No início de julho, o Inpe já alertava para o crescimento descontrolado do desmatamento. O governo contestou os números do instituto e o seu diretor, Ricardo Galvão, foi exonerado. Desde o fim daquele mês se sabia que havia um incêndio descontrolado em Rondônia. Pouco depois era o sudoeste do Pará que queimava. Em agosto, mês do pico das queimadas, o fogo consumiu quase 30 mil km² de floresta. Também em agosto as primeiras manchas de óleo foram detectadas no litoral nordestino. Mas, como nos casos anteriores, a resposta foi tardia: o Plano Nacional de Contingência para Incidentes de Poluição por Óleo em Águas sob Jurisdição Nacional (PNC) só entrou em ação em outubro. Por sinal, o comitê que desenvolveu o PNC em 2012 foi extinto pelo novo governo.

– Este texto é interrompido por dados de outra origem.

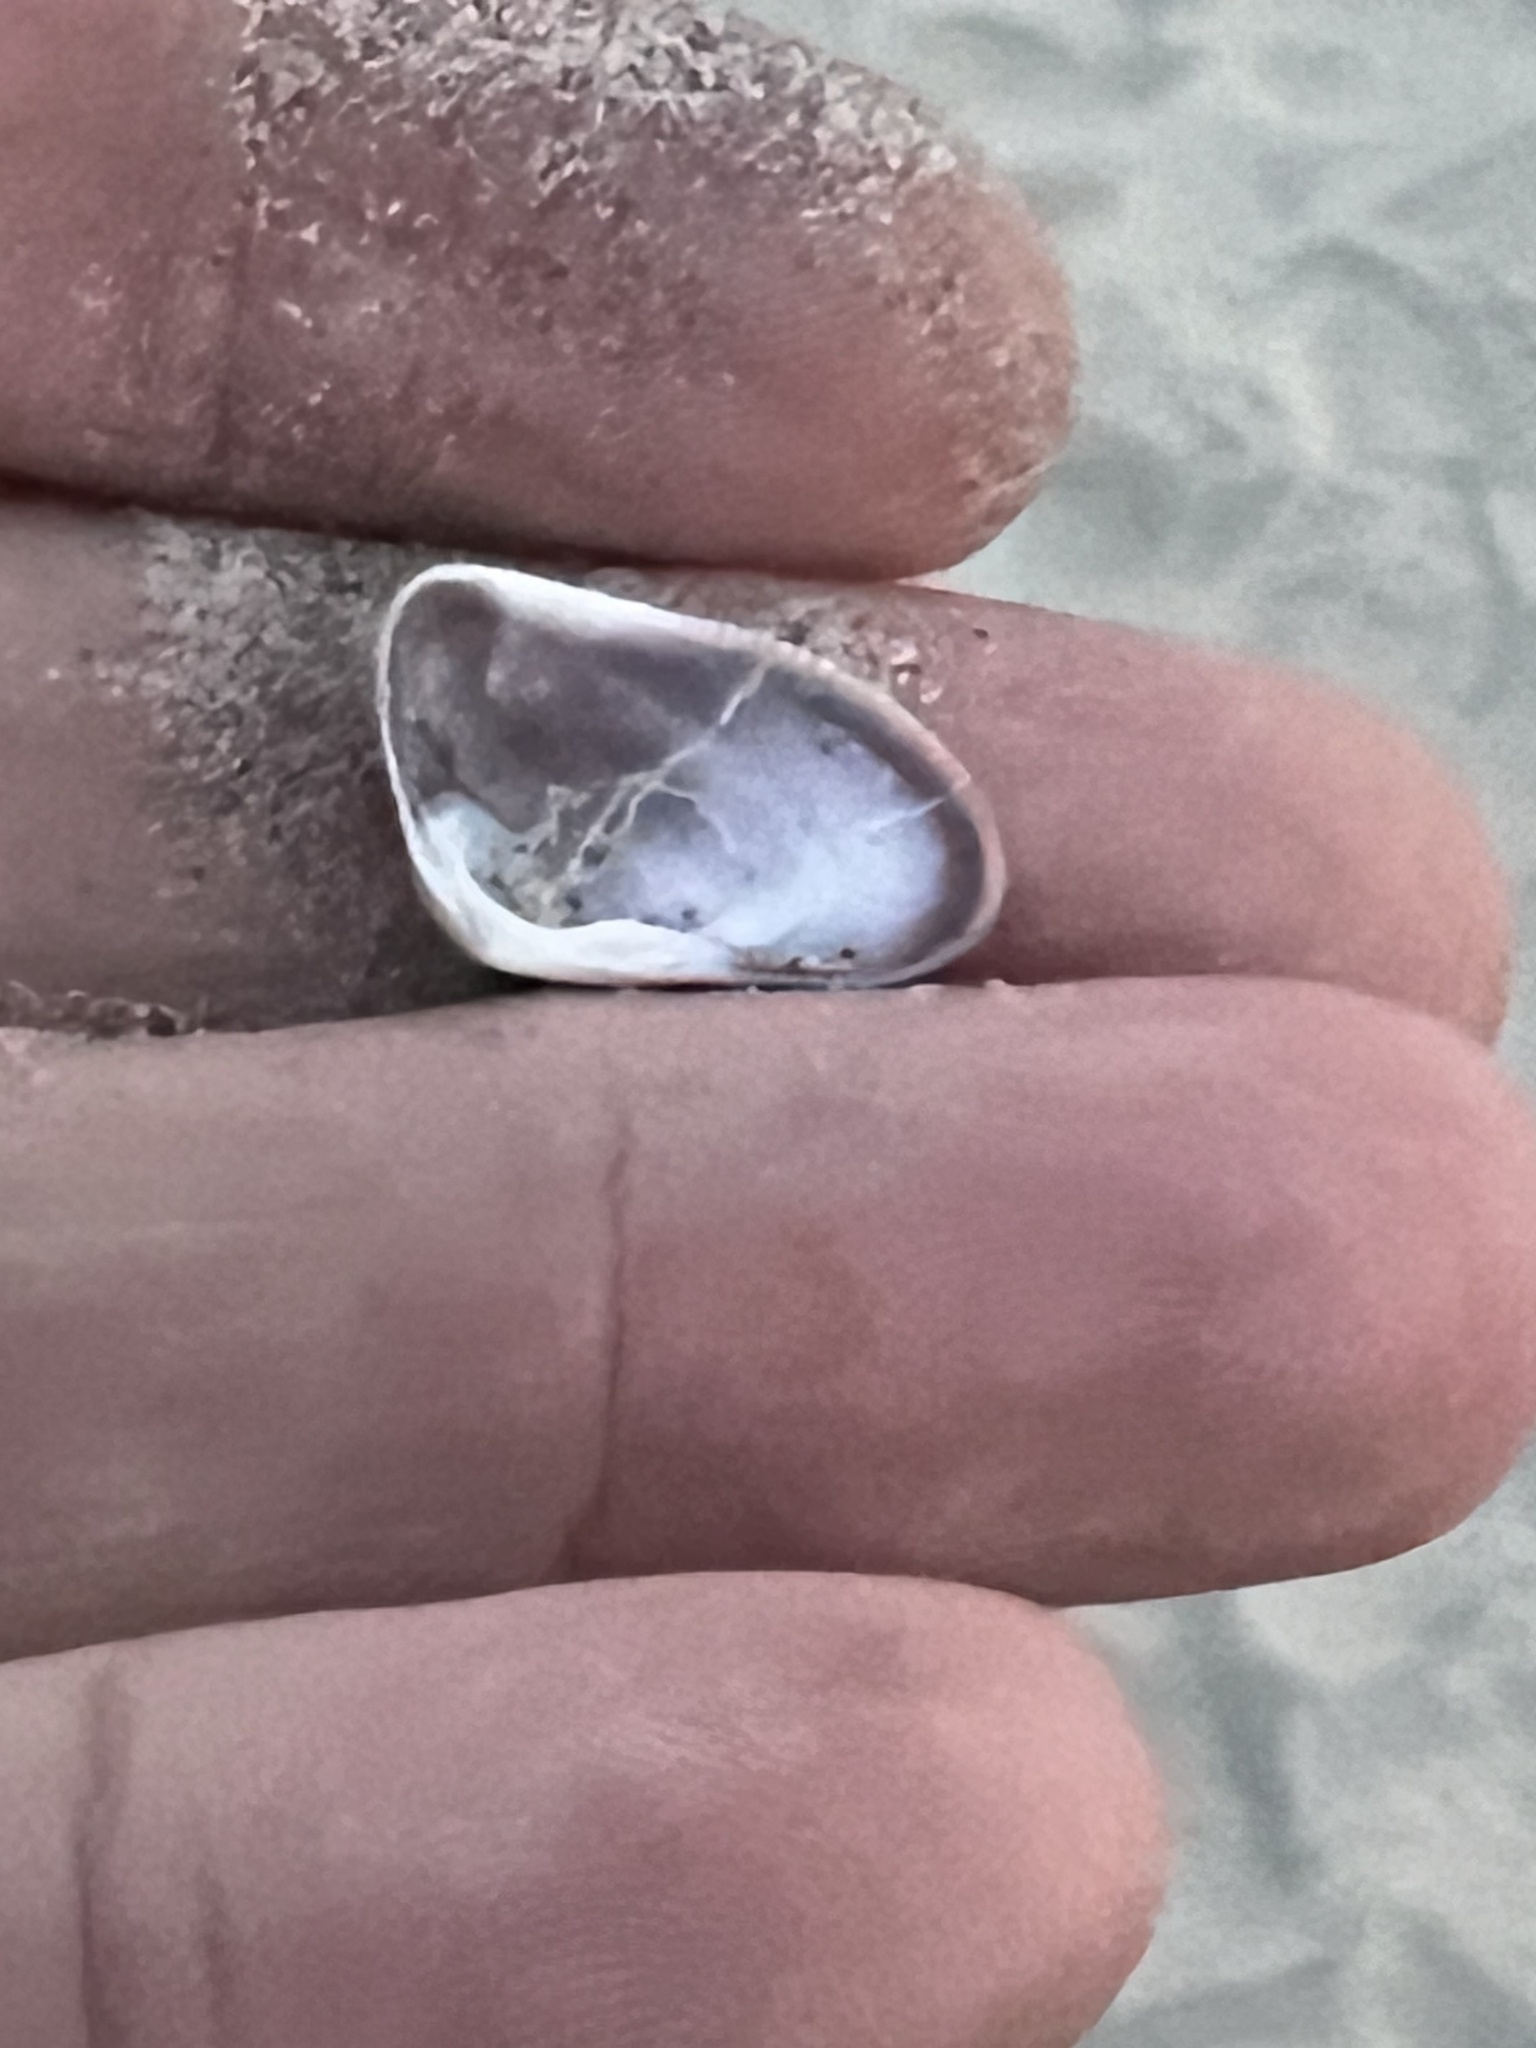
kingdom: Animalia
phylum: Mollusca
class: Bivalvia
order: Cardiida
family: Donacidae
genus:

De acordo com o Prodes, a floresta perdeu uma área de 9,7 mil km², o equivalente a oito cidades do Rio de Janeiro. Desde 2012 há uma tendência de alta, só que a variação média era de 10,2%. A nova política ambiental pode beijar a lona, pois seu ponto fraco é justamente o poder de reação. Quando houve o surto de desmatamento em meados dos anos 1990, o governo reagiu aumentando a área da reserva legal e criando a Lei de Crimes Ambientais (9.605/98). Em 2004, o Plano de Ação para Prevenção e Controle do Desmatamento na Amazônia Legal (PPCDAm) ajudou a reduzir a taxa de desmatamento em 83% entre aquele ano e 2012. O que fará o governo agora? Um dos primeiros atos do ministro do Meio Ambiente foi desativar o PPCDAm e somente no dia último 20 ele apresentou suas ideias para conter o desmatamento e promover o desenvolvimento sustentável da região. As propostas são genéricas e não se sabe de onde virão os recursos para executá-las.

Em agosto, o governo desdenhou da ajuda financeira de Noruega e Alemanha para preservação da floresta via Fundo Amazônia. Agora, o ministro do Meio Ambiente decidiu ir à Conferência do Clima da ONU (COP-25) para buscar recursos que, segundo ele, “foram prometidos e até agora não recebemos”. O ministro também está de olho em um novo fundo de US$ 100 bilhões para países emergentes investirem no combate às mudanças climáticas. “Se o Brasil presta serviços ambientais ao clima e ao planeta, se a Amazônia tem índice de conservação considerável, o outro componente do acordo, a contraprestação financeira, precisa se concretizar”.

Mas é preciso apresentar garantias e o discurso incoerente do governo não chega a inspirar confiança. Em visita a Washington, nos Estados Unidos, a ministra da Agricultura garantiu a empresários e representantes do governo americano que a expansão da agricultura brasileira não depende da Amazônia; ao mesmo tempo, porém, defende a liberação do cultivo da cana-de-açúcar na região e o fim da moratória da soja, que vai incentivar o plantio em áreas desmatadas. Terras griladas representam 35% do desmatamento na região e o presidente pretende editar uma medida provisória para regularização fundiária nos estados da Amazônia Legal. Para isso, bastaria uma autodeclaração, o que poderia funcionar como um salvo-conduto para grileiros. Pior: no sábado (23/11) ele confirmou que estuda liberar a exportação de madeira in natura de árvores nativas da Amazônia. Enquanto isso, Nova York acaba de aprovar uma lei que proíbe que grandes empresas que atuam na cidade comprem de área desmatada da Amazônia. É mais uma sanção internacional que comprova que o governo deveria jogar a toalha e mudar sua política ambiental. A não ser que esteja vendo vitória onde enxergamos derrota.